I posted this to the Daily Telegraph site this morning:

"There are two ways in which to raise a religious objection to civil laws. The first is when an individual is convinced that God imposes on him a law which he and everyone else must obey on pain of eternal punishment and cannot change. He applies that law to a moral situation and reaches a judgement of what he must and must not do. At that point he is convinced that he must not obey a conflicting civil law.

But what of the conscience of the suicide bomber, whose religious beliefs command him to murder? At that point the Catholic Church has to fall back on natural-law arguments. Divine law trumps his conscience in that case and brands him as dishonest.

It also trumps a conflicting civil law or court judgement. And what authority has the Catholic Church to determine divine law? The Church is by the will of Jesus Christ the infallible teacher of the truth that sexual activity outside marriage is evil.

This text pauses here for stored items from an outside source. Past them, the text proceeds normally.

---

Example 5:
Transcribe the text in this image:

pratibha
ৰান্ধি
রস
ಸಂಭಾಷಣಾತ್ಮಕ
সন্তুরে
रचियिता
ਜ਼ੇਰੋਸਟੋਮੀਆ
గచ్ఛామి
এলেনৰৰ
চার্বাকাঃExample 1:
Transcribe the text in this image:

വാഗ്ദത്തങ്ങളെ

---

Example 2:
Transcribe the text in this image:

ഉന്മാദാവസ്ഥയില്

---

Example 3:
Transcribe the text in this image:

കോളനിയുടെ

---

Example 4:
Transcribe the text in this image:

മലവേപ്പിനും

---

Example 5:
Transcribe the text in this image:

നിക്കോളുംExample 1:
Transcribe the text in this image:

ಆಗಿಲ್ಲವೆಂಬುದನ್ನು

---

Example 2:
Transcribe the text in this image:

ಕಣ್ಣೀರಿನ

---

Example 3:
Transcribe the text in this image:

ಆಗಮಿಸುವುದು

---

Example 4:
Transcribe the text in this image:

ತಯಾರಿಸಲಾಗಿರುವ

Now is the time for the Church to stand, publicly, on those credentials."

Monica said...

"I don't see our English bishops choosing the palm of martyrdom. Instead they will persevere with the policy of sucking up to the Establishment no matter how many times they end up getting kicked in the teeth."

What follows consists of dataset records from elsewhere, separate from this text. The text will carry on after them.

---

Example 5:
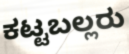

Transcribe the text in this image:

ಕಟ್ಟಬಲ್ಲರು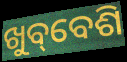
ଖୁବ୍‌ବେଶିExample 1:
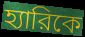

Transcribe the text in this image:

হ্যারিকে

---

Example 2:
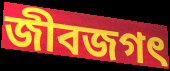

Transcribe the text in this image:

জীবজগৎ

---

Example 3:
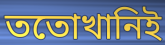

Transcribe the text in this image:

ততোখানিই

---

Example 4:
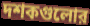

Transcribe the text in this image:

দশকগুলোর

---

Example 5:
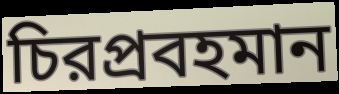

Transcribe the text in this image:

চিরপ্রবহমান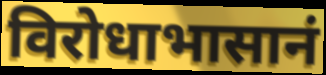
विरोधाभासानं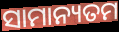
ସାମାନ୍ୟତମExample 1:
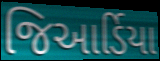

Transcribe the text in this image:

જિઆર્ડિયા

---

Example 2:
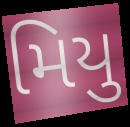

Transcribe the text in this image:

મિયુ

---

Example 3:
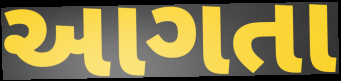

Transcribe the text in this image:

આગતા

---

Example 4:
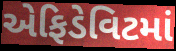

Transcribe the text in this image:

એફિડેવિટમાં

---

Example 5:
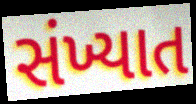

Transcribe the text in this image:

સંખ્યાત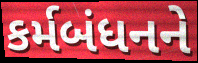
કર્મબંધનનેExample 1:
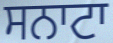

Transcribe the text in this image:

ਸਨਾਟਾ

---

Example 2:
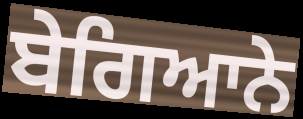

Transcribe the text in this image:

ਬੇਗਿਆਨੇ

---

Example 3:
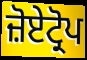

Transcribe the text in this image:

ਜ਼ੋਏਟ੍ਰੋਪ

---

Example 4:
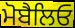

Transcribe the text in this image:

ਮੋਬੈਲਿਓ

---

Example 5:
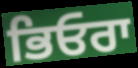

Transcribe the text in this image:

I don't really care how many times individual bishops of E and W get kicked in the teeth. I do care when the Church, She whom they should be defending, is also kicked in the teeth, ridiculed and dis-honoured.

Let's pray that this most recent debacle will bring about a step-change of heart in the attitudes of our bishops and they will defend the Church and all She stands for. we, for our part, must also defend the Church at all costs.

Plum said...

Father, please have a look at the comments made by NHS Blog Doctor in this post. There is an even more vehement attack on the Catholic church by this doctor in the comments to his post. I am sure that you can answer the points he raises far better than I could!

Fr Ray Blake said...

I am not sure getting into a scrap on someone elses blog, serves much purpose. This is obviously the vehicle for his own prejudices - which I suppose is the nature of blogdom.

Anonymous said...

I'm gay, Catholic and relaxed about my sexuality. The reason for posting a comment on your enjoyable blog is that among my gay friends nobody who might want to adopt a kid (and none of them do but they've been talking about this issue because its hit the press) would ever consider going to a Catholic adoption agency. There are plenty of others to choose from where there is no hassle. Anyway, the number of gays who want to go down this path is insignificant. Its more likely to be lesbians who want to adopt and many would make great mums. Its the political element that are likely to cause trouble and most of them are fruitcakes.